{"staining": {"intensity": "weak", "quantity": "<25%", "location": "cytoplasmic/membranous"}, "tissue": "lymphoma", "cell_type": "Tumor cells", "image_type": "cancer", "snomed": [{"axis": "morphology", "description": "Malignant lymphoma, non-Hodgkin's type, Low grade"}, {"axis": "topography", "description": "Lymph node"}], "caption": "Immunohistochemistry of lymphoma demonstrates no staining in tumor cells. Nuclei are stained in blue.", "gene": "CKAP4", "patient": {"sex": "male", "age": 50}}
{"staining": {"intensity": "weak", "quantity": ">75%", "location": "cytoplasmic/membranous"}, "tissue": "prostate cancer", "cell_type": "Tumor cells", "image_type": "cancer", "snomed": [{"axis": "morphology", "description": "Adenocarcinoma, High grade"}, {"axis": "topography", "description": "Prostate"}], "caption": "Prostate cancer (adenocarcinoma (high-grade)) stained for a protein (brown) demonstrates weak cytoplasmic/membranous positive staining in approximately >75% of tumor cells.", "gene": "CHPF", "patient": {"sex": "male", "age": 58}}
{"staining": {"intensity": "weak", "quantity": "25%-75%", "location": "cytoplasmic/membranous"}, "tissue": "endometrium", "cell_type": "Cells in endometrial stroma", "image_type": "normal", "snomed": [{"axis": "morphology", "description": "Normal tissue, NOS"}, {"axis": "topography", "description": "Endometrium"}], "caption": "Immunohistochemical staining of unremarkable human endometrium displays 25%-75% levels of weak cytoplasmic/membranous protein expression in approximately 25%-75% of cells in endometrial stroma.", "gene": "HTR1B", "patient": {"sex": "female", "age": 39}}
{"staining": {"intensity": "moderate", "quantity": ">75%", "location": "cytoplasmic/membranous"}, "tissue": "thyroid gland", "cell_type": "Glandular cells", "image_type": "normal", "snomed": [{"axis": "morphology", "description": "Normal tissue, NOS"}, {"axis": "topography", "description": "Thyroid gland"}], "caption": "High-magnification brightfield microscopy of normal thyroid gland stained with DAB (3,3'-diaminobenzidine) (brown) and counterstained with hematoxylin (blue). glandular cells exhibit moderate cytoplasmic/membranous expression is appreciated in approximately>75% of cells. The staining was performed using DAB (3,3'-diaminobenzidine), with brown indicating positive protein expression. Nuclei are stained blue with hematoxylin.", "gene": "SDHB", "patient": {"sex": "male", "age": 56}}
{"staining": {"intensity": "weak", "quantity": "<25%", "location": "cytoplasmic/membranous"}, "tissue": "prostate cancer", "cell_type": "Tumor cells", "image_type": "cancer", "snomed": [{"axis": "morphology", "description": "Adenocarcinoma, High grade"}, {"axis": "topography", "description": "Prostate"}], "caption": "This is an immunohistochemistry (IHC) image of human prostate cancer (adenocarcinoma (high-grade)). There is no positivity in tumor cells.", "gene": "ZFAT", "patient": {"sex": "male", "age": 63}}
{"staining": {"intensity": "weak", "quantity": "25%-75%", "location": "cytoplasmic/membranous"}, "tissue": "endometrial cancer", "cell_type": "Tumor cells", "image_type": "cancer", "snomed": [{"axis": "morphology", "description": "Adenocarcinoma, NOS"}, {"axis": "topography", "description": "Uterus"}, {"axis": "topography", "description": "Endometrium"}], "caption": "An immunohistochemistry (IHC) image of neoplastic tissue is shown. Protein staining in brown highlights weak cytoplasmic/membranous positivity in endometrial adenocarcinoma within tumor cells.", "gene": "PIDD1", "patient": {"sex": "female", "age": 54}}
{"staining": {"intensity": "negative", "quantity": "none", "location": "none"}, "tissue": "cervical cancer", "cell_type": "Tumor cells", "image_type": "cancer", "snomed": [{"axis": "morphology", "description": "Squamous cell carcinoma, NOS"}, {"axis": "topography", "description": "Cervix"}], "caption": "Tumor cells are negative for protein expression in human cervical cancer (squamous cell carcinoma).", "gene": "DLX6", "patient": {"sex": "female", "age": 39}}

=== What you will do ===
Write out the material once more so that every line matches exactly.

=== Exercise response ===
{"staining": {"intensity": "weak", "quantity": "<25%", "location": "cytoplasmic/membranous"}, "tissue": "lymphoma", "cell_type": "Tumor cells", "image_type": "cancer", "snomed": [{"axis": "morphology", "description": "Malignant lymphoma, non-Hodgkin's type, Low grade"}, {"axis": "topography", "description": "Lymph node"}], "caption": "Immunohistochemistry of lymphoma demonstrates no staining in tumor cells. Nuclei are stained in blue.", "gene": "CKAP4", "patient": {"sex": "male", "age": 50}}
{"staining": {"intensity": "weak", "quantity": ">75%", "location": "cytoplasmic/membranous"}, "tissue": "prostate cancer", "cell_type": "Tumor cells", "image_type": "cancer", "snomed": [{"axis": "morphology", "description": "Adenocarcinoma, High grade"}, {"axis": "topography", "description": "Prostate"}], "caption": "Prostate cancer (adenocarcinoma (high-grade)) stained for a protein (brown) demonstrates weak cytoplasmic/membranous positive staining in approximately >75% of tumor cells.", "gene": "CHPF", "patient": {"sex": "male", "age": 58}}
{"staining": {"intensity": "weak", "quantity": "25%-75%", "location": "cytoplasmic/membranous"}, "tissue": "endometrium", "cell_type": "Cells in endometrial stroma", "image_type": "normal", "snomed": [{"axis": "morphology", "description": "Normal tissue, NOS"}, {"axis": "topography", "description": "Endometrium"}], "caption": "Immunohistochemical staining of unremarkable human endometrium displays 25%-75% levels of weak cytoplasmic/membranous protein expression in approximately 25%-75% of cells in endometrial stroma.", "gene": "HTR1B", "patient": {"sex": "female", "age": 39}}
{"staining": {"intensity": "moderate", "quantity": ">75%", "location": "cytoplasmic/membranous"}, "tissue": "thyroid gland", "cell_type": "Glandular cells", "image_type": "normal", "snomed": [{"axis": "morphology", "description": "Normal tissue, NOS"}, {"axis": "topography", "description": "Thyroid gland"}], "caption": "High-magnification brightfield microscopy of normal thyroid gland stained with DAB (3,3'-diaminobenzidine) (brown) and counterstained with hematoxylin (blue). glandular cells exhibit moderate cytoplasmic/membranous expression is appreciated in approximately>75% of cells. The staining was performed using DAB (3,3'-diaminobenzidine), with brown indicating positive protein expression. Nuclei are stained blue with hematoxylin.", "gene": "SDHB", "patient": {"sex": "male", "age": 56}}
{"staining": {"intensity": "weak", "quantity": "<25%", "location": "cytoplasmic/membranous"}, "tissue": "prostate cancer", "cell_type": "Tumor cells", "image_type": "cancer", "snomed": [{"axis": "morphology", "description": "Adenocarcinoma, High grade"}, {"axis": "topography", "description": "Prostate"}], "caption": "This is an immunohistochemistry (IHC) image of human prostate cancer (adenocarcinoma (high-grade)). There is no positivity in tumor cells.", "gene": "ZFAT", "patient": {"sex": "male", "age": 63}}
{"staining": {"intensity": "weak", "quantity": "25%-75%", "location": "cytoplasmic/membranous"}, "tissue": "endometrial cancer", "cell_type": "Tumor cells", "image_type": "cancer", "snomed": [{"axis": "morphology", "description": "Adenocarcinoma, NOS"}, {"axis": "topography", "description": "Uterus"}, {"axis": "topography", "description": "Endometrium"}], "caption": "An immunohistochemistry (IHC) image of neoplastic tissue is shown. Protein staining in brown highlights weak cytoplasmic/membranous positivity in endometrial adenocarcinoma within tumor cells.", "gene": "PIDD1", "patient": {"sex": "female", "age": 54}}
{"staining": {"intensity": "negative", "quantity": "none", "location": "none"}, "tissue": "cervical cancer", "cell_type": "Tumor cells", "image_type": "cancer", "snomed": [{"axis": "morphology", "description": "Squamous cell carcinoma, NOS"}, {"axis": "topography", "description": "Cervix"}], "caption": "Tumor cells are negative for protein expression in human cervical cancer (squamous cell carcinoma).", "gene": "DLX6", "patient": {"sex": "female", "age": 39}}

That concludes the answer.